For policy training you also need move probabilities. Relative frequencies for all legal moves per position. And who can tell that these values are right.
AlvaroBegue
Posts: 931
Joined: Tue Mar 09, 2010 3:46 pm
Location: New York
Full name: Álvaro Begué (RuyDos)

Re: Training data

Post by AlvaroBegue »

Henk wrote: Thu May 10, 2018 2:46 pm For policy training you also need move probabilities. Relative frequencies for all legal moves per position. And who can tell that these values are right.
No, for policy training you just need moves. Take any collection of games (I believe they don't need to be of particularly high quality or evenly matched for this purpose) and use cross-entropy as your loss function.
MOBMAT
Posts: 385
Joined: Sat Feb 04, 2017 11:57 pm
Location: USA

Re: Training data

Post by MOBMAT »

Vinvin wrote: Thu May 10, 2018 9:46 am Openings ? Middlegames ? Endgames ?
all of the above. i'm not doing NN, i'm doing logistical regression analysis, so i need a spread from all aspects of the game.
i just need a won or loss indicator, i won't use draws. I'm breaking the game up into stages and applying separate regression on each stage with some overlap between stages for smoothing. I used this technique in a Othello engine a long time ago and it worked very well, albeit, i was using linear regression (scores in Othello range from +- 64).

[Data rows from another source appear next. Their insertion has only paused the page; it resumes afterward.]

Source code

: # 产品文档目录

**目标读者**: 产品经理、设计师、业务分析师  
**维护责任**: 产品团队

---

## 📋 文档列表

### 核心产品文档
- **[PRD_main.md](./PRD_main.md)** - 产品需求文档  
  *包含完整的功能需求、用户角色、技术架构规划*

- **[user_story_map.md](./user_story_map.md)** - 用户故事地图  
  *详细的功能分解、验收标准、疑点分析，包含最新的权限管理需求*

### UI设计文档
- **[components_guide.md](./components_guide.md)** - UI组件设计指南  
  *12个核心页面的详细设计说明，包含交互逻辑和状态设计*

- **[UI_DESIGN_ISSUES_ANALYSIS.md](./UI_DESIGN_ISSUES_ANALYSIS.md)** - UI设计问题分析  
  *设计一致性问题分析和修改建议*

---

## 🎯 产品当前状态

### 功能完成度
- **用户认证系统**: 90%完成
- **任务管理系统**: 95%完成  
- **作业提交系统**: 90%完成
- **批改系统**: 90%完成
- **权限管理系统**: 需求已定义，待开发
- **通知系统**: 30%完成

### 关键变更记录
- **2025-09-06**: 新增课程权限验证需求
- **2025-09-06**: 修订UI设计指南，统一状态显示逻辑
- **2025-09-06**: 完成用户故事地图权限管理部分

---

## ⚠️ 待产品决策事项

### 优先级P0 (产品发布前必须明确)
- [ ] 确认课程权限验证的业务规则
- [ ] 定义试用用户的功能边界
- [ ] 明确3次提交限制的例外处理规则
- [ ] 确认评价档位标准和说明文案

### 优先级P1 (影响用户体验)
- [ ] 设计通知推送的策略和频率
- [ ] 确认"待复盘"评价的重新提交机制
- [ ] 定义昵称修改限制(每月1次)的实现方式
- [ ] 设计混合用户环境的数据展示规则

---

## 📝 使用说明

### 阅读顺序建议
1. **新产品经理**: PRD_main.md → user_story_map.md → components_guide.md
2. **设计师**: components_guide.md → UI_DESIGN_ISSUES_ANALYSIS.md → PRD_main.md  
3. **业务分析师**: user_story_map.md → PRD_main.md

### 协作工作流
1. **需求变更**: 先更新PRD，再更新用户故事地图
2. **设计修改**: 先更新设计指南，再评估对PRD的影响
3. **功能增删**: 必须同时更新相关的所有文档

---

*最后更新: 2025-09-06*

if i can't find a suitable file, the alternative is to use the million(s) DB of GM games and split them up using the Python Chess code, but I was hoping someone already did something like this already.
i7-6700K @ 4.00Ghz 32Gb, Win 10 Home, EGTBs on PCI SSD
Benchmark: Stockfish15.1 NNUE x64 bmi2 (nps): 1277K
User avatar
Werner Taelemans
Posts: 119
Joined: Mon Feb 03, 2014 11:57 am
Location: Belgium
Full name: Werner Taelemans

Re: Training data

Post by Werner Taelemans »

MOBMAT wrote: Thu May 10, 2018 5:47 pm if i can't find a suitable file, .....
Did you miss the link that Alvaro gave to you?
https://bitbucket.org/alonamaloh/ruy_tu ... th_results

It's a file with 1.3 million positions, plus their result.